Books for children often send an important message to young readers, so why wouldn’t they be fitting for adults as well? Many classic children’s books not only teach lessons on how to become a well-behaved, life-loving, productive member of society, but they can also serve as a reminder to adults. Books aimed at young readers are straightforward, and send unpretentious messages on the fundamentals of human behavior: from sharing your things to remaining optimistic even when life appears bleak. The books on this list range in the age they are targeted towards, but all can serve as lessons for adults, too!
1. Alexander and the Terrible, Horrible, No Good, Very Bad Day by Judith Viorst
We have all felt like Alexander, usually more than once a week. All in one day, everything can feel like its going wrong and getting out of bed seems like the worst idea. Grumpy Alexander is emblematic of most adults, but comes to the astonishingly optimistic realization that things can and will change. There’s no need to mope, at least not for too long.
2. The BFG by Roald Dahl
While each Roald Dahl book could easily be on the list, The BFG (short for Big Friendly Giant) is especially heart-warming. The story features the lonely-orphan Sophie, who becomes an international heroine, and the BFG as her misunderstood, but incredibly giving (he literally gives children good dreams), friend. The BFG is different than his giant relatives, because he’s not a cannibal, and humans fear him. But Sophie and the BFG find an unlikely friendship, teaching the reader not to judge someone until you get to know them. While we are all told not to judge, it’s an easily forsaken concept.
3. Ruby the Copycat by Peggy Rathmann
Ruby is new at school and is captivated by the most popular girl in her class—so much so that she copies everything the popular girl wears and does. This is a classic tale about the struggle to be comfortable with yourself, which is sometimes difficult to conquer—even as an adult. Ruby learns that her true self is her happiest self and no ridicule from others could really change who she is. Adults, be your true wacky selves!
4. The Phantom Tollbooth by Norton Juster
The Phantom Tollbooth is filled with messages for children, the main one being that education is invaluable. But the fantastical tale of the epically bored boy, Milo, and his new friend Tock, the watchdog, is filled with adult-appropriate puns, and lessons on how to find fun in the world. Milo learns to use common sense in a completely nonsensical world, and while The Phantom Tollbooth is set in a fantasy land, the real world is often illogical. Juster’s book is a reminder to enjoy life and use your brain.
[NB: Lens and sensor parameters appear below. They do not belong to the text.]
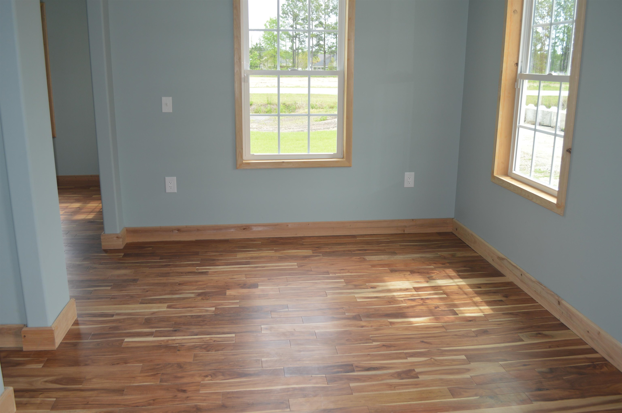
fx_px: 518
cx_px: 311
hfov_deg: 62.0
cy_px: 206
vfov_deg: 43.5
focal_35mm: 30
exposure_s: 1/125
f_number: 4
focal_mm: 20
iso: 200
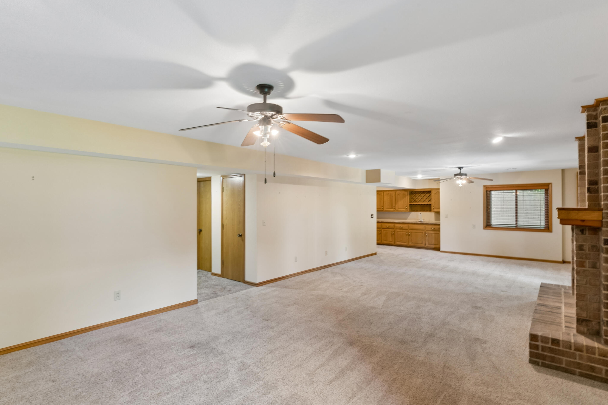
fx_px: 298
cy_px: 204
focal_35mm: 18
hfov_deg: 91.1
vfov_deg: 68.5
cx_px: 289
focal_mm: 16.6
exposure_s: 1/1.67
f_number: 14
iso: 400
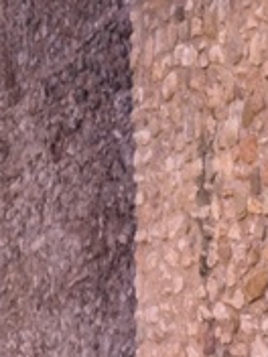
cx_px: 126
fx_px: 2395
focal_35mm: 232
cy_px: 202
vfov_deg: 8.5
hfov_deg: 6.4
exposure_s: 1/25
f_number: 1.89
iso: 180
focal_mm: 5.43
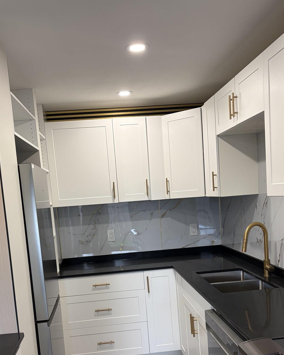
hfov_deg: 38.2
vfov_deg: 45.9
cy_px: 243
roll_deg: +3.9
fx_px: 410
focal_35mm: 39
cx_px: 140
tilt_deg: -6.8
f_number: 1.6
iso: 125
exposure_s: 1/120
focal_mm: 5.96
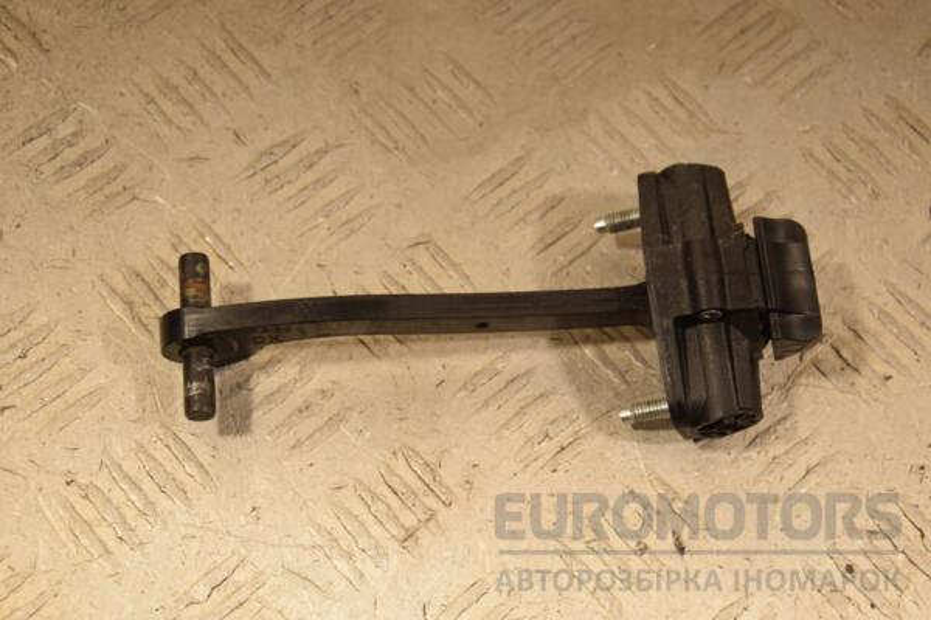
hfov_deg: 26.0
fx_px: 2017
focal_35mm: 78
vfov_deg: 17.5
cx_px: 466
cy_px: 310
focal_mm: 52
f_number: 7.1
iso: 800
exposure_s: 1/200
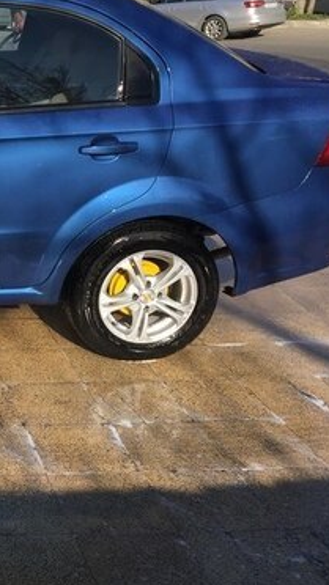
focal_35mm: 56
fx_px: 869
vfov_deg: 37.1
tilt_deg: -20.2
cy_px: 238
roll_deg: -1.0
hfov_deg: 18.9
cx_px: -164
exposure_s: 1/1464
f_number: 2.2
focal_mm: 4.15
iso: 32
5. A Series of Unfortunate Events by Lemony Snicket
As a kid, Snicket’s thirteen books about the Baudelaire children were frightening and absurd. The grimness of the story is incredibly entertaining, although the children seem doomed to a life of sadness. Through their adventures, the siblings stick close together and teach children and adults alike the importance of family ties. Adults can especially learn from Count Olaf’s emotionally detached demeanour towards his own young relatives. While the crazy, terrible events may be a fictitious exaggeration, readers can relate to the hardships of life, and adults will be reminded to communicate and sympathize with children, rather than patronizing them.
6. Oh, The Places You’ll Go! By Dr.Seuss
While this book is especially great for graduating pre-schoolers, high schoolers, and college kids because of its optimistic message that with all your obtained knowledge, your options are limitless, it is also a memo to adults. No matter where you are in life, the world still has a lot to offer. Maybe not in the same way as when you were a kid, but remember the young excitement of the unknown can awaken us to the possibilities that still exist. Dr. Seuss’s timeless message is that despite the trouble life throws your way, great things can and will happen.
7. Frindle by Andrew Clements
Nick Allen decides to create a new word. He does this without thinking about consequence or the meaning and history behind long established words. The word, frindle, a new word for pen, becomes immensely popular and he ends up making a fortune off of it. The story encourages readers to be clever and to question establishment- something we are often taught not to do. Clements displays the importance of language and the powerful bond that can form between students and teachers.